By YOURI KEMP
Tribune Business Reporter
ykemp@tribunemedia.net
A Grand Bahama businessman yesterday suggested that the Government create more “Freeports outside Freeport” until the situation with the existing city resolves itself.
Speaking after Friday’s protest outside the Grand Bahama Port Authority (GBPA), James Rolle, Dolly Madison’s general manager, told Tribune Business: “The GBPA has not been looking out for the interest of Grand Bahama for a couple of decades, but what’s really happening now is the small man is feeling the pinch. I think that’s what this is.
“It seems like all of the breaks, or the majority of the breaks that are happening in the Freeport area, and especially when it comes to investment, goes for foreign people. They are getting those breaks.
“Most of the Bahamian businesses in Grand Bahama are small businesses, and it’s the small businesses that really drive the economy. If the small businesses dry up, then basically even big businesses will find it difficult to operate.”
Mr Rolle said that while the demonstrators were justified in their actions, he does not know what it will achieve or prove. He suggested that the Grand Bahama Chamber of Commerce start advocating more forcefully on the private sector’s behalf.
“The Grand Bahama Chamber of Commerce may be able to expand its wings if small businesses see that there is a voice. I believe right now the Grand Bahama Chamber of Commerce, as a representative of the licensees of the GBPA, have a greater voice with the GBPA than the Government,” Mr Rolle said.
Asked whether the Government and, by extension, The Bahamas should break with Freeport’s founding treaty, the Hawksbill Creek Agreement (HCA), which still has 32 years to run, Mr Rolle offered an alternative.

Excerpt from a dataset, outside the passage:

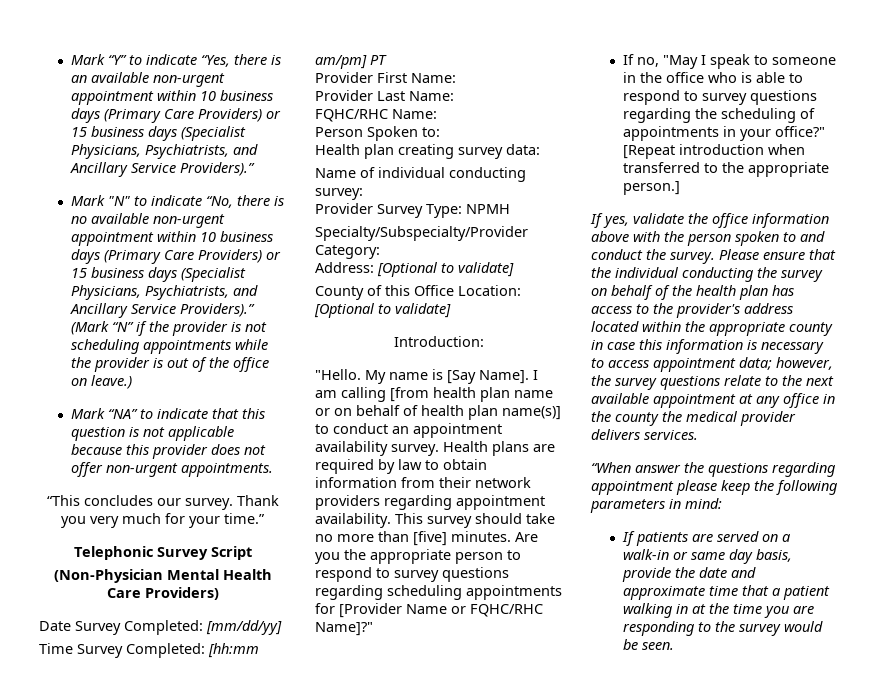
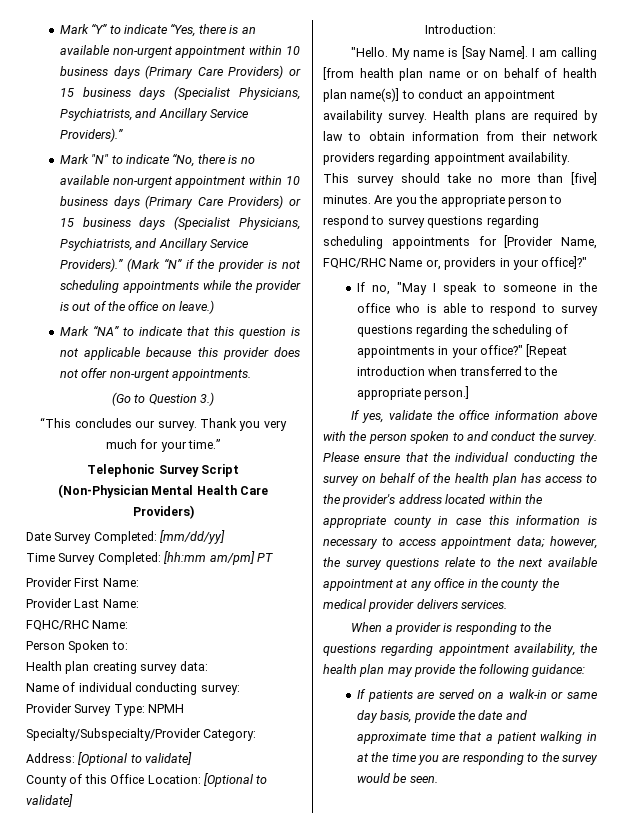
(274, 470) none -> [111,392,215,406] // (Go to Question 3.)
[406,604,543,617] [315,622,373,636] Name or FQHC/RHC Name]?" -> [561,237,597,249] [323,256,588,270] Name, FQHC/RHC Name or, providers in your office]?"
[591,462,835,477] [591,480,837,495] [590,498,722,513] “When answer the questions regarding appointment please keep the following parameters in mind: -> [351,622,553,635] [323,643,598,656] [323,664,586,677] When a provider is responding to the questions regarding appointment availability, the health plan may provide the following guidance:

“The Government still controls the West End and East End of Grand Bahama. They should just create more Freeport’s around Freeport, and leave the current city of Freeport to its own devices until it sorts itself out,” he argued.
“I wish there was a way for the Government to take it and give it to somebody else. The only thing is that if the Government breaks the contract, who is actually going to manage Freeport?
“There’s still a lot at stake when the Government breaks that HCA. Does the government then take back a lot of that vacant land that actually comes under the portfolio of the GBPA, and who’s going to manage that? So if we talk about the Government literally taking over or giving the GBPA to someone else, who’s going to manage it is my only concern.”
Alfredo Bridgewater, owner/operator of Coco Nutz, added: “I missed the protest, but I guess the general sense was that the GBPA weren’t doing enough to push investment this way.”
Arguing that large Grand Bahama industrial enterprises have already “rebounded” from COVID-19, but tourism-based businesses have yet to do so, he said: “This is too long for our airport to be the way it is, and our tourism industry will not rebound quickly if the airport remains in the state it is in now.
“It is unfair that the people who have benefited from that airport all of these years refuse to fix the airport for the betterment of the Grand Bahamian community.”
Mr Bridgewater stopped short of calling for the Government to break the HCA, saying: “There are some good pieces in the HCA, and I think it was written well enough where people had different visions and foresight into what they saw Freeport becoming.
“But, right now, we are in the third generation of family ownership of the GBPA, and I don’t think the people running it now have the drive to keep the GBPA going. They are only interested in a pay cheque and job security.”